If the cancer is blocking your bile duct, your doctor may place a thin tube called a stent into the bile duct. It helps keep the duct open and drain bile that builds up in the area. This helps prevent symptoms such as pain, or yellow eyes and skin, called jaundice.
Placing a bile stent may be a temporary measure to relieve the jaundice before surgery. It may also be used for more advanced cancers to help keep the bile duct open if surgery is not an option.
A stent may be inserted with or without a surgical procedure.
A doctor specializing in gastrointestinal (GI) procedures, called a gastrointestinal endoscopist, places a thin tube--similar to a small straw--inside the blocked bile duct. This tube is called an internal stent or endostent. The procedure to place it is called endoscopic retrograde cholangiopancreatography (ERCP).

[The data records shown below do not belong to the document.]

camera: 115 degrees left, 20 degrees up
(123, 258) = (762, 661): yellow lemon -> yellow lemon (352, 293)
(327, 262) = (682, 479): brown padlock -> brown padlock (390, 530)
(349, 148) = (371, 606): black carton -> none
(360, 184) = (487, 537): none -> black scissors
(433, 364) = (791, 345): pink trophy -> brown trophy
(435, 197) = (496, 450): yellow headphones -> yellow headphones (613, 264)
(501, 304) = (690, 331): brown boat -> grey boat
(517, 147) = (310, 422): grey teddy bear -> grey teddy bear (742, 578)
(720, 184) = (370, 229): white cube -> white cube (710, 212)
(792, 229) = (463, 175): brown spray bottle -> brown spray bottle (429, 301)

During this procedure, the doctor inserts a flexible tube down your numbed throat to your small intestine, and from there the stent is passed into your bile duct.

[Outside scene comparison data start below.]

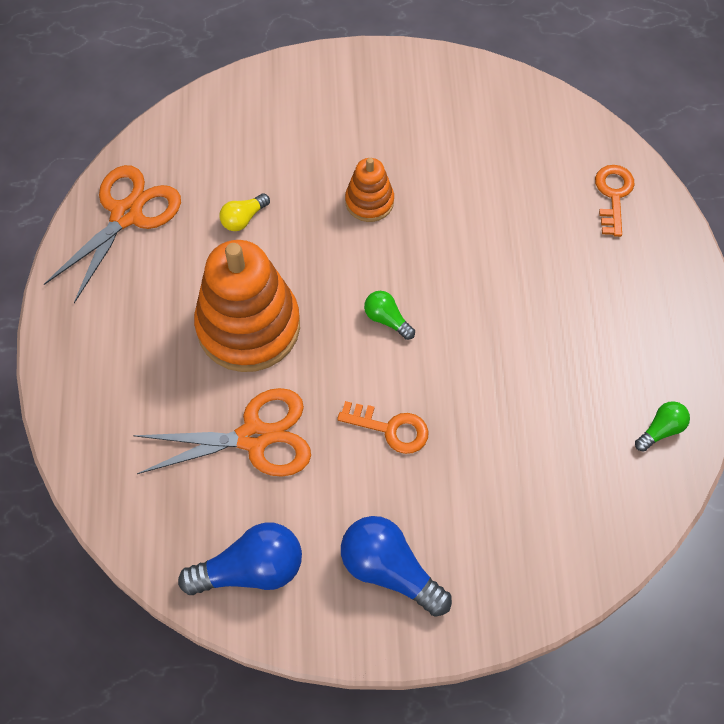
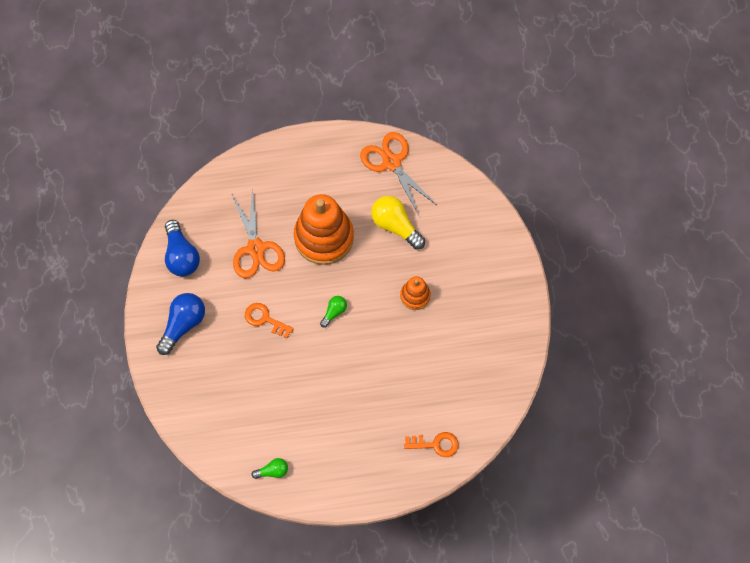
camera: 85 degrees right, 5 degrees up
(126, 215) = (392, 162): orange scissors -> orange scissors turned 150 degrees counterclockwise
(243, 218) = (395, 226): yellow light bulb -> yellow light bulb, size x1.87
(390, 429) = (265, 319): orange key -> orange key turned 105 degrees clockwise
(661, 430) = (272, 471): green light bulb -> green light bulb turned 60 degrees counterclockwise

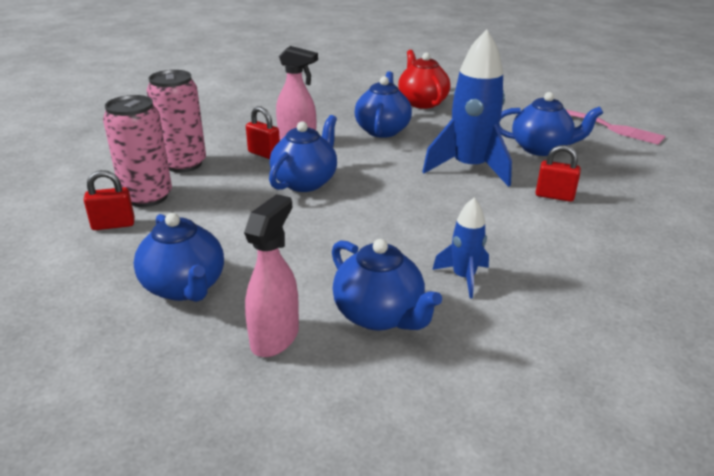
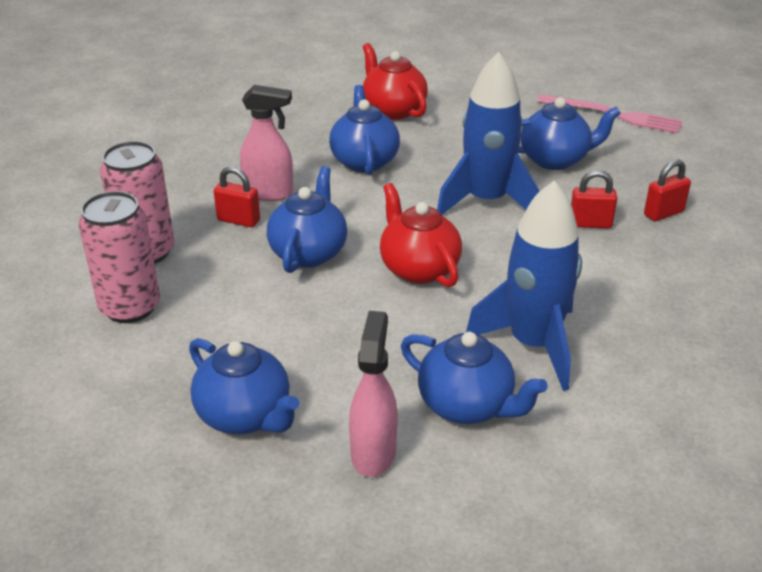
camera: 15 degrees left, 5 degrees up
(113, 225) = (113, 353): red padlock -> red padlock (663, 213)
(389, 206) = (418, 268): none -> red teapot
(463, 277) = (533, 344): blue rocket -> blue rocket, size x1.95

A specialist, called an interventional radiologist, injects a special dye into your liver bile duct and then takes an X-ray picture of your bile ducts. This procedure is called a percutaneous transhepatic cholangiogram (PTC). The radiologist uses X-rays to guide him or her in placing a percutaneous transhepatic bile duct drain or stent (PTBD).

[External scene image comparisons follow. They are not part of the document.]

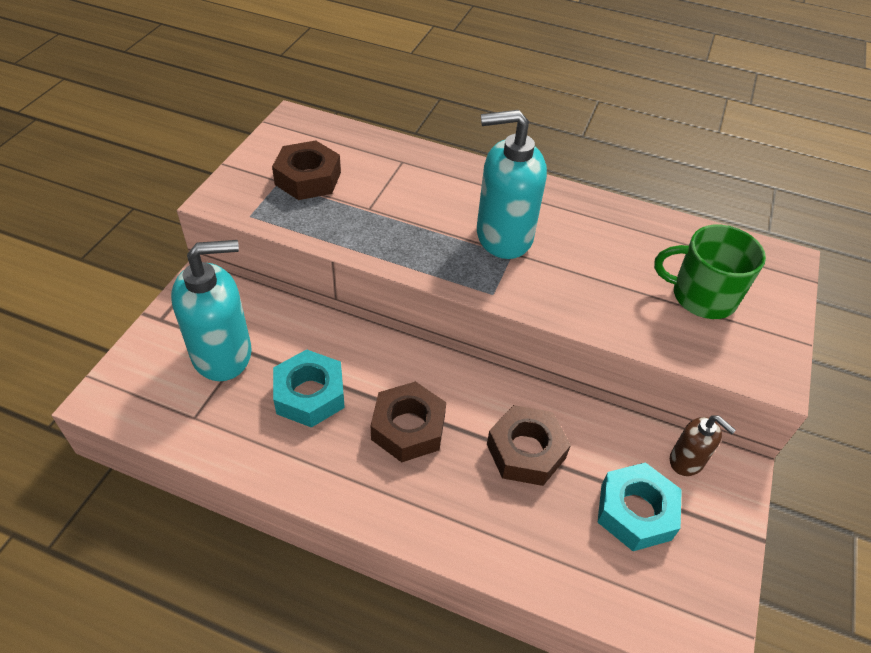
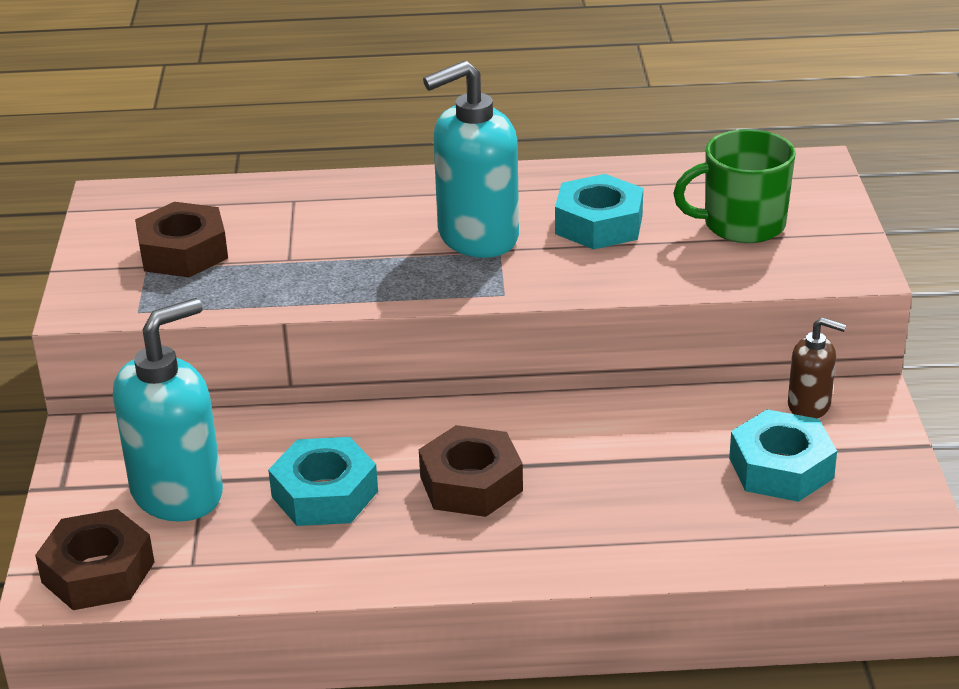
camera: 20 degrees left, 15 degrees down
(526, 451) = (625, 458): brown nut -> brown nut (98, 572)
(595, 257) = (599, 224): none -> turquoise nut

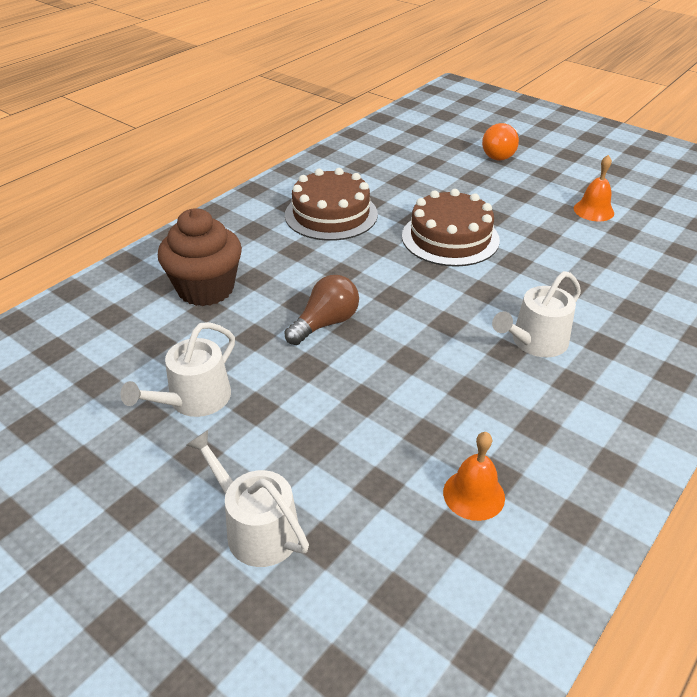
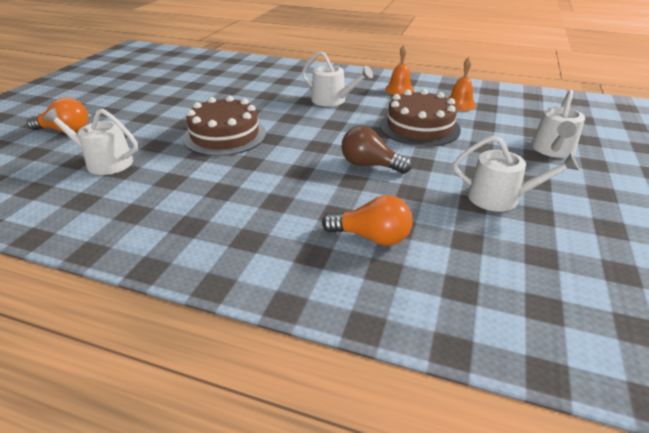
camera: 110 degrees left, 5 degrees down
(206, 289) = (371, 237): brown cupcake -> orange light bulb
(331, 214) = (201, 196): brown cake -> brown cake (419, 127)
(422, 173) = (104, 162): none -> white watering can
(593, 210) = (168, 93): orange bell -> orange bell (399, 90)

Here’s what happens during PTBD. An area on the right side of your abdomen is numbed. Then the doctor inserts a thin needle into your liver through your skin. Dye is placed through the needle into your bile duct. X-rays reveal the network of bile ducts and any blockage. The doctor passes a small wire through the needle into the area of blockage. Then, he or she places a long thin tube called a stent over the wire and guides it into your bile duct. One end of the stent is in the bile duct, and the other drains bile into your small intestine or to a bag outside your body.
You may be overwhelmed with the information that you receive from your doctor. It is important to take the time to gather as much information as possible. To help deal with the medical information and remember all of your questions, it is helpful to bring a family member or close friend with you to doctor's appointments. Here are some questions you may want to ask your doctor about stent placement for bile duct cancer:
If I need a stent, which procedure do you recommend for me?
What will happen if I don't have the stent put in?
Do I need surgery to place the stent?
Is the stent permanent or temporary?
What kind of treatment do I need after the stent is placed?
How will I feel after the stent placement?
When can I get back to my normal activities?
Will the procedure affect my diet?
How long will the stent need to stay in place?
What kind of follow-up care will I need after stent placement?
The stent may be removed if you have surgery to try to remove the cancer. Or it may be left in place if you are not able to have surgery. If you had stent placement using a percutaneous transhepatic cholangiogram (PTC), you may have a bile collection bag secured to your abdomen. Stents may need to be replaced after a few months, or they may become blocked. This can lead to infections or other problems. Your doctor and nurse will tell you about any other things you may need to watch out for.